- [WORK TO COMPLETE]: Only the lines from the one containing "Rendered at 2001 by 1125 pixels." through the end of the listing belong in the answer, repeated exactly, with no pictures.
START DATA SHOWN
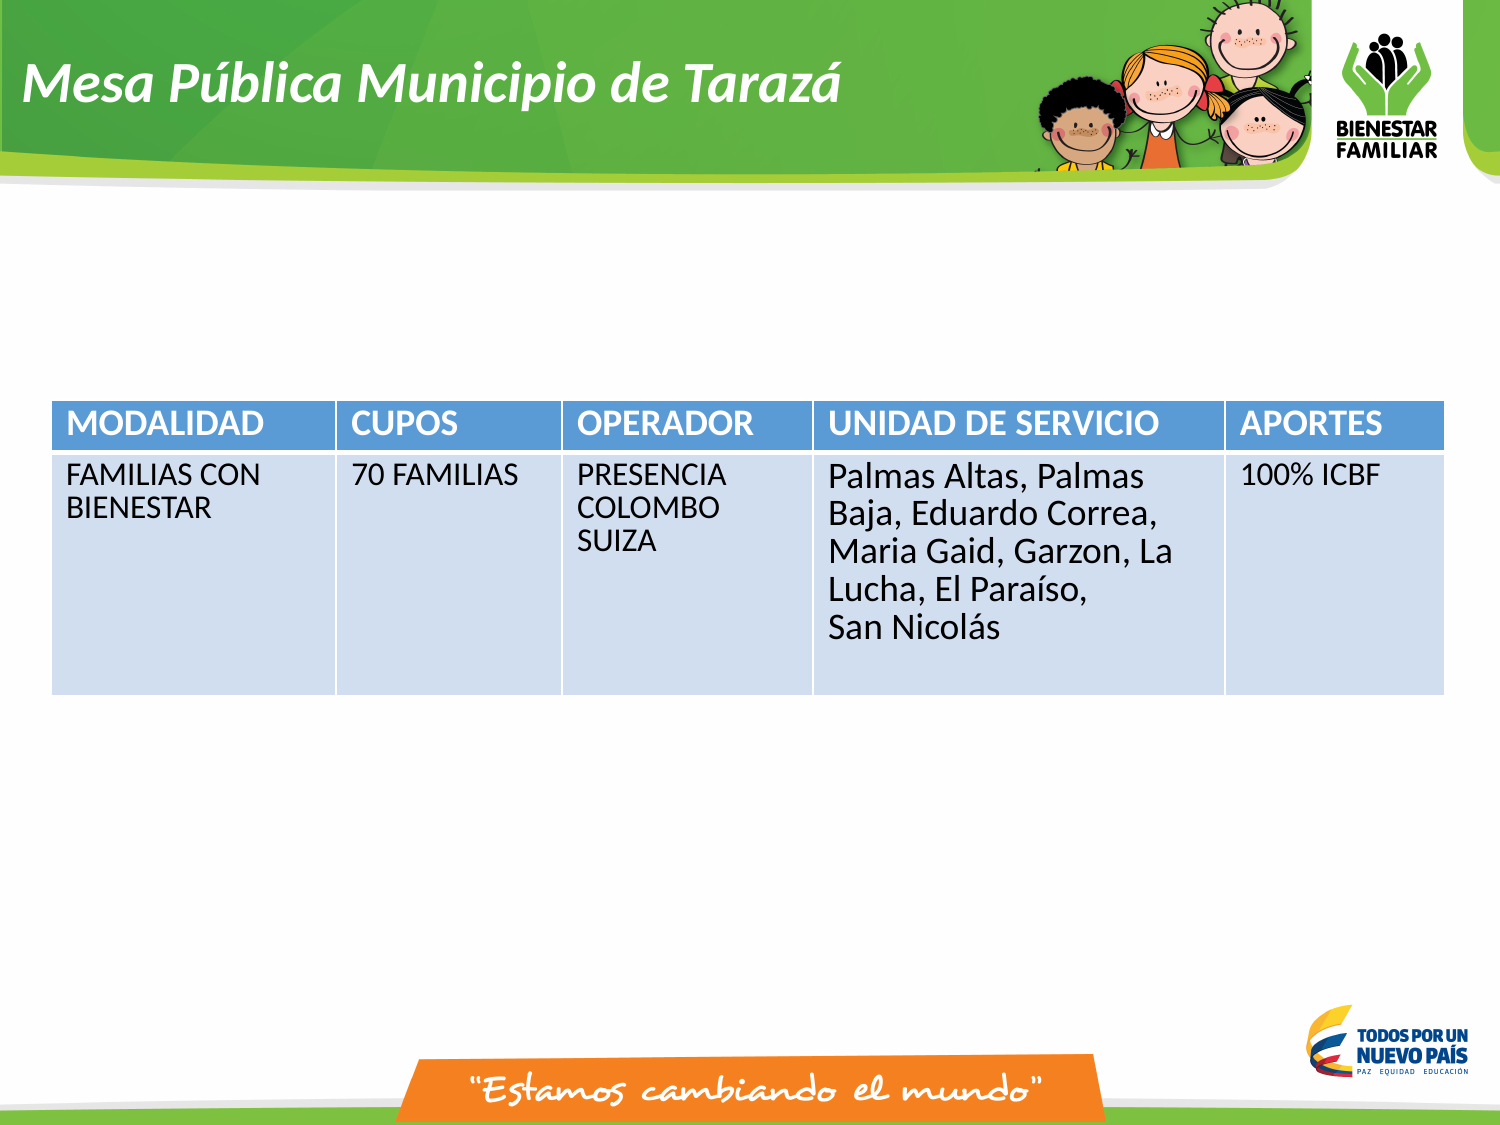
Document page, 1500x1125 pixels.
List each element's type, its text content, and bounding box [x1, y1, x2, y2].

picture [0, 0, 1500, 1125]
table_cell FAMILIAS CON BIENESTAR [52, 455, 335, 695]
table_cell 100% ICBF [1226, 455, 1444, 695]
table_header UNIDAD DE SERVICIO [814, 401, 1224, 450]
table_header CUPOS [337, 401, 561, 450]
table_cell Palmas Altas, Palmas Baja, Eduardo Correa, Maria Gaid, Garzon, La Lucha, El Paraíso, San Nicolás [814, 455, 1224, 695]
table_cell 70 FAMILIAS [337, 455, 561, 695]
table_header MODALIDAD [52, 401, 335, 450]
table_header APORTES [1226, 401, 1444, 450]
table_header OPERADOR [563, 401, 812, 450]
table_cell PRESENCIA COLOMBO SUIZA [563, 455, 812, 695]
text_box Mesa Pública Municipio de Tarazá [7, 45, 965, 103]
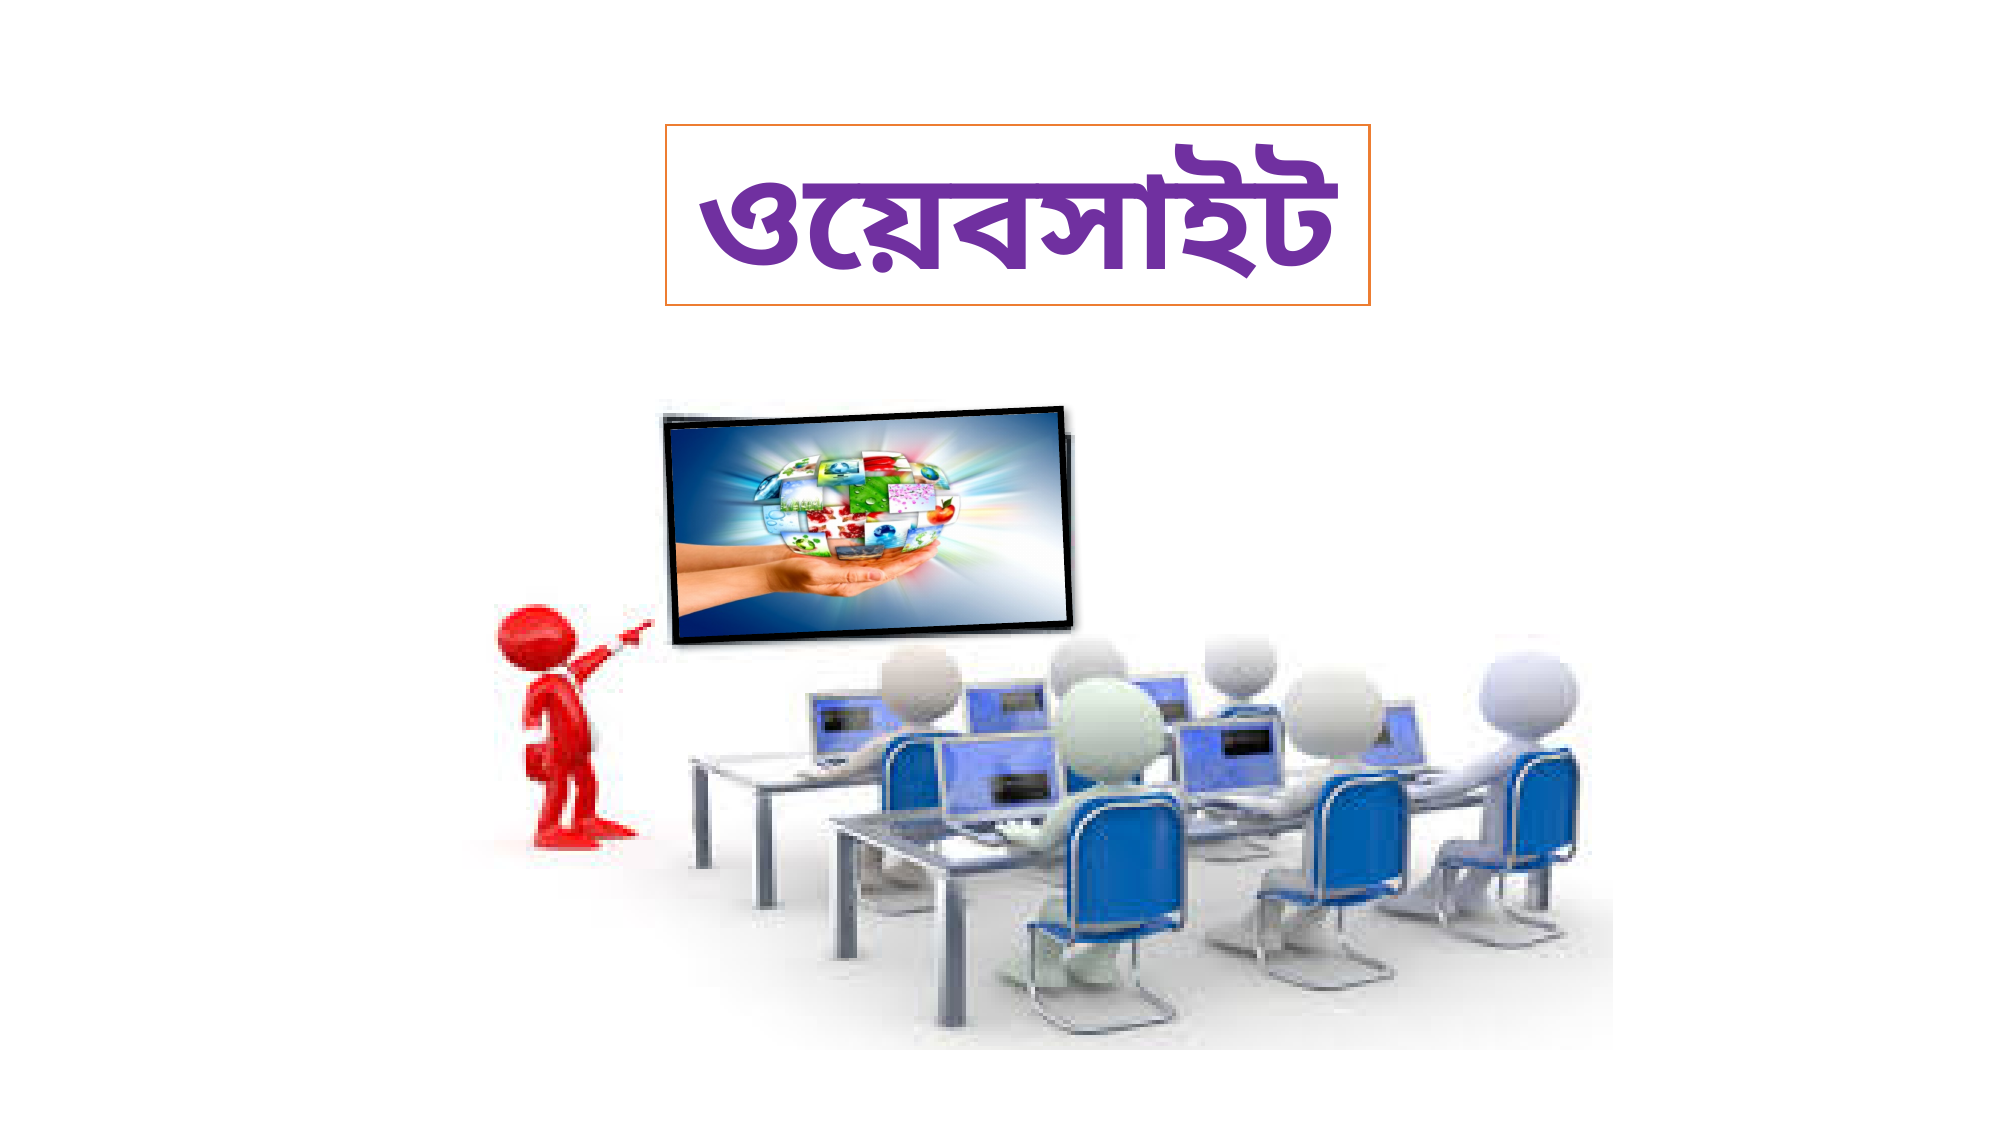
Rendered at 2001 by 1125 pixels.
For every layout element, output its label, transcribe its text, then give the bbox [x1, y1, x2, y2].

picture [462, 399, 1613, 1050]
text_box ওয়েবসাইট [665, 124, 1371, 306]
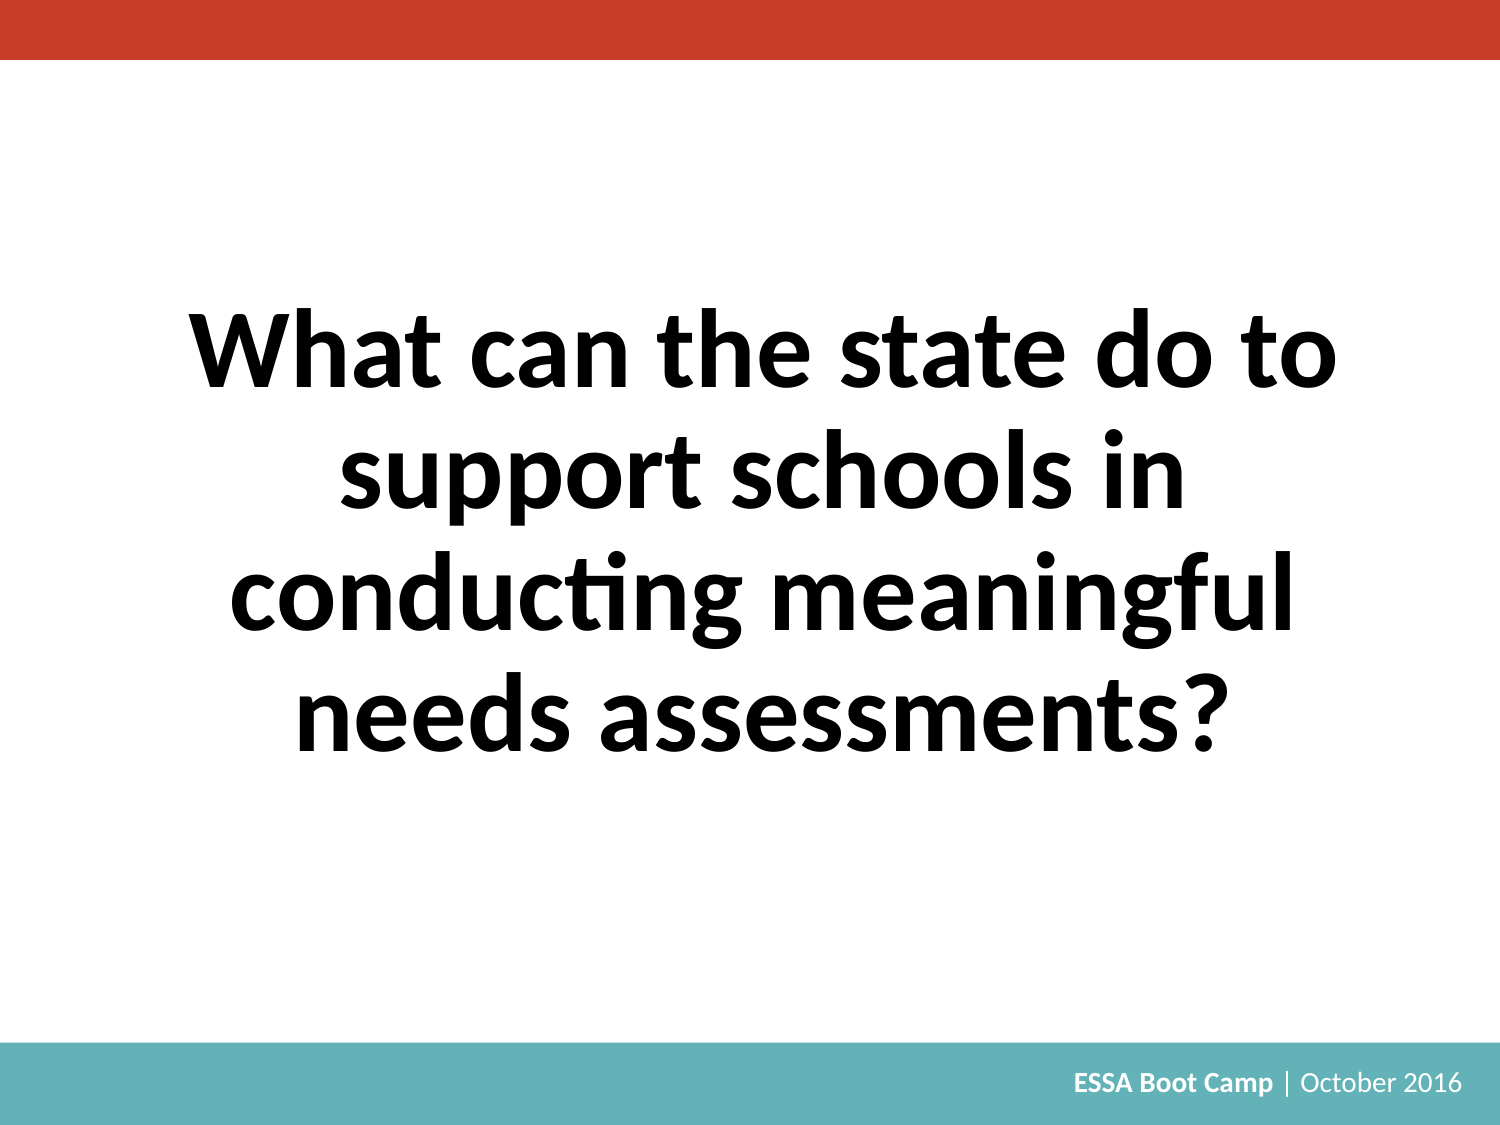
END DATA SHOWN
- [RESPONSE TO THE TASK]:
Rendered at 2001 by 1125 pixels.
For every layout element, output its label, transcribe its text, then give the bbox [x1, y1, x2, y2].

picture [462, 399, 1613, 1050]
text_box ওয়েবসাইট [665, 124, 1371, 306]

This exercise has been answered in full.